TEXTO PROPUESTO
Su labor no difería demasiado de cualquier otra criada al servicio de una persona laica: limpiar y ordenar las habitaciones de la casa, servir la comida, recibir a las visitas, entregar mensajes y atender el huerto. Sin embargo, Domenja desempeñaba otra función que la diferencia del resto de criadas: el reparto de las ofrendas y obladas.

El ritual de las ofrendas

Desde hacía catorce años, Domenja recogía el pan, el bacalao, los huevos, el carnero y los cirios que las mujeres depositaban en el cementerio de Irun, junto a la iglesia parroquial. Estos agasajos eran las ofrendas que las mujeres de Irun entregaban a la iglesia para recordar a los familiares difuntos. Según sus creencias, con la entrega de estas viandas, mejoraban la vida de los muertos en el Más Allá, además de recordar a los clérigos que debían rezar por los allegados.

Cada vez que el repique de campanas anunciaba el fallecimiento de una persona, una mujer preparaba los obsequios, los colocaba en una cesta y los llevaba al lugar donde iban a enterrar al familiar fallecido. Más adelante, en los días en que el párroco oficiaba misa, preparaba una nueva cesta, tomaba asiento en el interior del templo y cuando el clérigo anunciaba la entrega de ofrendas, se acercaba al altar y donaba lo que había colocado dentro de la cesta.

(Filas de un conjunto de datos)
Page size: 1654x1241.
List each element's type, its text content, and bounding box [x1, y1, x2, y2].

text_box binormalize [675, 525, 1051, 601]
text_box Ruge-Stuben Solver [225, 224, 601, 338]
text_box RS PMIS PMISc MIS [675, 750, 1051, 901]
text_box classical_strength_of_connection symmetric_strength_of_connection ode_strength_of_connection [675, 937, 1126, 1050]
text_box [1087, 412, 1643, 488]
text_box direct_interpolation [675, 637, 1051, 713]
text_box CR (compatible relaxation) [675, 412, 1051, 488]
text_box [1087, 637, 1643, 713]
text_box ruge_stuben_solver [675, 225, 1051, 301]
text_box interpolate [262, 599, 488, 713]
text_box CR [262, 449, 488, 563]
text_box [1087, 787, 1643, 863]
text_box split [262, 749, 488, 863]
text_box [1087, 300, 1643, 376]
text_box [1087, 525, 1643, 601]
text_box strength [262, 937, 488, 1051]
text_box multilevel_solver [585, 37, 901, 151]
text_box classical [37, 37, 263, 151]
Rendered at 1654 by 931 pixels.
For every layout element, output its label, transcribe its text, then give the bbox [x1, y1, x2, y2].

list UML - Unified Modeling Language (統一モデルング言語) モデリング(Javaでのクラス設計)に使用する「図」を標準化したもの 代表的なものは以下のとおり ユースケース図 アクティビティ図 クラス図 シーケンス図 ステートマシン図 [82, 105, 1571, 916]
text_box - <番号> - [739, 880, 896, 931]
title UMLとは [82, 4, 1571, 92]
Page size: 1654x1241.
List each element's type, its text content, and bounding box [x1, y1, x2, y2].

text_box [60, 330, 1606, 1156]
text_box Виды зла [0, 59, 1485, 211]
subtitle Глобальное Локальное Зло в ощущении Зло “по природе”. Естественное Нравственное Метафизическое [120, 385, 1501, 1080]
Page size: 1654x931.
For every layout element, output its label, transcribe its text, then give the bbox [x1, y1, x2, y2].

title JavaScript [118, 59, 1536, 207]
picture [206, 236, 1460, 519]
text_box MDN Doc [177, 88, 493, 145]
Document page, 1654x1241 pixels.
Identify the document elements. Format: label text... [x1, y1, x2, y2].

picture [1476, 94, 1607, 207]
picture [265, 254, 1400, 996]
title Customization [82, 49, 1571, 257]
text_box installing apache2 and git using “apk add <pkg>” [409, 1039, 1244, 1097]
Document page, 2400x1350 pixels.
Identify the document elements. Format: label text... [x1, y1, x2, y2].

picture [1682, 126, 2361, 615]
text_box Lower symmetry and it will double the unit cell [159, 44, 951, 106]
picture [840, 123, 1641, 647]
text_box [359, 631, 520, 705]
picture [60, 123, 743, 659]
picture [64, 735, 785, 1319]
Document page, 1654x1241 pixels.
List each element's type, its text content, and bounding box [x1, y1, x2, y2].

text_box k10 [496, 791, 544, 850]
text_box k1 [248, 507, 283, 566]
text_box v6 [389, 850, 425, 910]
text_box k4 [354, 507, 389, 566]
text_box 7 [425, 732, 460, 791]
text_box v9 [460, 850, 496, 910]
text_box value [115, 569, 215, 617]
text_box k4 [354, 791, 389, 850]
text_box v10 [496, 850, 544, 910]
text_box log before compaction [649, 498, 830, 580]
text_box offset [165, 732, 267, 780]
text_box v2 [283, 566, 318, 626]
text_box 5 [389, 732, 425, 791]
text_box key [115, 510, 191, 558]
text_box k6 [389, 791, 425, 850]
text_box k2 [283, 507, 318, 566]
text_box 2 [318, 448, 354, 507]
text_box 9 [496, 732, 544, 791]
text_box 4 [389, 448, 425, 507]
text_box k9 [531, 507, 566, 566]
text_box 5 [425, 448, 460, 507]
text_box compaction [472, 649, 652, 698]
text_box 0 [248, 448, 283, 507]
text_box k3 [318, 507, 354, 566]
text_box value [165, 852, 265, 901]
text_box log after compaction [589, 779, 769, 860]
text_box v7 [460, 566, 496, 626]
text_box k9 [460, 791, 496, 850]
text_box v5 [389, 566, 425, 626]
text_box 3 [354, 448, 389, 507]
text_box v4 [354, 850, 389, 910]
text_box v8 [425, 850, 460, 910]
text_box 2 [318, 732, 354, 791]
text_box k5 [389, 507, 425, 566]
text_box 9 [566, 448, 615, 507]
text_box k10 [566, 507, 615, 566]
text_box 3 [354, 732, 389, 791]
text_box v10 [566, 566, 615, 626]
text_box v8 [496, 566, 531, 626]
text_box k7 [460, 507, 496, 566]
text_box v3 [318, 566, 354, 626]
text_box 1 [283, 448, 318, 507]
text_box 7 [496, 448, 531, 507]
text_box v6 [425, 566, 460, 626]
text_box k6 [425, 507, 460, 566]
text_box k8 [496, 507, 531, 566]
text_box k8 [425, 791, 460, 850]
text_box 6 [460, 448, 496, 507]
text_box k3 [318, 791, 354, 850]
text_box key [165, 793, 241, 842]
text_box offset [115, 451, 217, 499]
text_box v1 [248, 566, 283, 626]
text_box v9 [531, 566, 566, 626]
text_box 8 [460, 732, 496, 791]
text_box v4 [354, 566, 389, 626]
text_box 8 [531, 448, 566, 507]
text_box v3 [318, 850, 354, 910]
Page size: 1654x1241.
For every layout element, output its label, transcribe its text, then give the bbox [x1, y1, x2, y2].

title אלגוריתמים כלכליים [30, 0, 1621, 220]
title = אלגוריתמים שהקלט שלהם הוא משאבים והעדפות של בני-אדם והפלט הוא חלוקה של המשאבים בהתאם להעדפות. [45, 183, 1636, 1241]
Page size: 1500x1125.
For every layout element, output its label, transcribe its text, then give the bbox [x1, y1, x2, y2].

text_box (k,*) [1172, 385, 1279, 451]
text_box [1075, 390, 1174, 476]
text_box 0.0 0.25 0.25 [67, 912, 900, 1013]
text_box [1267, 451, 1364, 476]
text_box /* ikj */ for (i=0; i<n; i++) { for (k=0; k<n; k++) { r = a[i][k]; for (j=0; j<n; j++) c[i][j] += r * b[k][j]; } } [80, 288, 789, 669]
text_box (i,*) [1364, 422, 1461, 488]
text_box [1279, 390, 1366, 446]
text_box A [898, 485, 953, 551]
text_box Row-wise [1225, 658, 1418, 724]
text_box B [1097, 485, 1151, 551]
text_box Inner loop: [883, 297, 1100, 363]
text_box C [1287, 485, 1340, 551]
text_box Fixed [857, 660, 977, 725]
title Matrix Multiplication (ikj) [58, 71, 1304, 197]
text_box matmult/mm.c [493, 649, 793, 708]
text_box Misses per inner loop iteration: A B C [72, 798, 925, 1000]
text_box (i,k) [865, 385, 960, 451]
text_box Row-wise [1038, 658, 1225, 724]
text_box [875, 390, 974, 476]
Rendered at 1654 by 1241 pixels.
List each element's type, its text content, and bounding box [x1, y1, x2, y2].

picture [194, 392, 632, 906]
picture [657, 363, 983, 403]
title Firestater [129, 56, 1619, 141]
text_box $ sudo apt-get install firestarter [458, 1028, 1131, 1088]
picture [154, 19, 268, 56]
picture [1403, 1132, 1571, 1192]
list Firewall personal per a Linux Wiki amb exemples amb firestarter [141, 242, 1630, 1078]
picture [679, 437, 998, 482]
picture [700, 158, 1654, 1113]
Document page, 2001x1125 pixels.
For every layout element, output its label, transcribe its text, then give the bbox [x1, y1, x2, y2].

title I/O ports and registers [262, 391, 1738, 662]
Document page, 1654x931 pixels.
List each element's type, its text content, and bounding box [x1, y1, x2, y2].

CONSIGNAS DEL EJERCICIO
a - Enumera todos los productos que, según el texto sobre las ofrendas en Irun, recogía Domenja en el cementerio.
b - Escribe la continuación del texto sobre las ofrendas en Irun a partir de su última oración.

RESPUESTAS POR TAREA
a - El pan, el bacalao, los huevos, el carnero y los cirios.

b -
Cuanto más rica era la familia, mejores viandas aportaba: siempre había que mostrar quién valía más en la comunidad. Así, mientras el pan era la base de toda ofrenda, el carnero era un añadido que estaba reservado a las personas pudientes. Fuera cual fuera la calidad de la oblada, la criada del rector era la encargada de recogerla. Después vendría el reparto.

La entrega de ofrendas y obladas era un tradición muy arraigada, no solo en Irun, sino en toda Gipuzkoa. Era una costumbre reservada a las mujeres: siempre eran ellas quienes se encargaban de mantener viva la memoria de las personas difuntas. En cada hogar, eran las mujeres quienes organizaban las misas conmemorativas, quienes se encargaban de mantener encendida una vela por la persona difunta, y por supuesto, de entregar las obladas. Así lo hacían al menos durante dos años. Y es que la transmisión de la memoria era una labor femenina.

Una vez oficiada la misa, Domenja tomaba las ofrendas que ese día las mujeres habían depositado. Irun era una localidad con una población de 2500 habitantes, de manera que siempre había personas difuntas a las que rememorar. Ninguna mujer deseaba que se diluyera la memoria de su padre, madre, hermano, hija o esposo, de ahí que siempre hubiera ofrendas.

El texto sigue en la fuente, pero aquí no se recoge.